> What is expected: Search the listing for the word "same" and return each line that contains it.

(Beginning of Data to process)

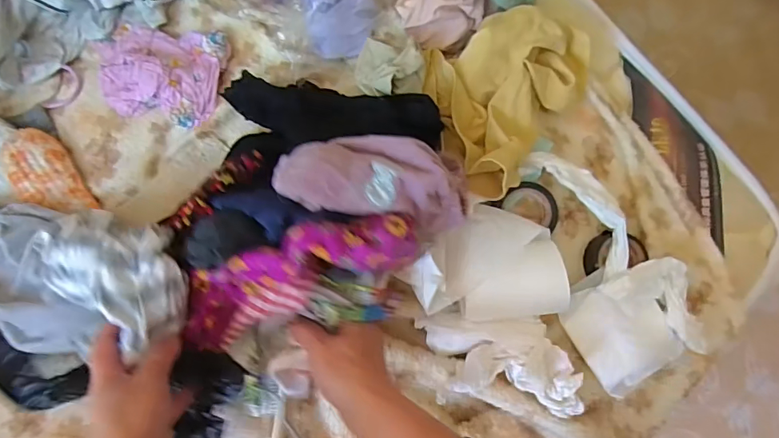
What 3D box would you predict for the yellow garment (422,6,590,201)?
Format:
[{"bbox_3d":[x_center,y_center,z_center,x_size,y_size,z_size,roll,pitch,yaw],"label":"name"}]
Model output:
[{"bbox_3d":[0.133,-0.132,0.493,0.188,0.055,0.160,-31,87,-4],"label":"yellow garment"}]

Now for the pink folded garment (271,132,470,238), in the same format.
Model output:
[{"bbox_3d":[-0.009,-0.030,0.420,0.175,0.051,0.083,8,84,-11],"label":"pink folded garment"}]

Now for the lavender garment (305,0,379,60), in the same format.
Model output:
[{"bbox_3d":[-0.057,-0.232,0.511,0.079,0.036,0.103,-8,86,-3],"label":"lavender garment"}]

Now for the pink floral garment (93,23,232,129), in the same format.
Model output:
[{"bbox_3d":[-0.257,-0.163,0.525,0.139,0.027,0.104,8,85,-1],"label":"pink floral garment"}]

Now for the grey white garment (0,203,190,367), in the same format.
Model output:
[{"bbox_3d":[-0.313,0.057,0.450,0.248,0.062,0.129,9,84,18],"label":"grey white garment"}]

(End of Data to process)

> Solution:
Now for the pink folded garment (271,132,470,238), in the same format.
Now for the lavender garment (305,0,379,60), in the same format.
Now for the pink floral garment (93,23,232,129), in the same format.
Now for the grey white garment (0,203,190,367), in the same format.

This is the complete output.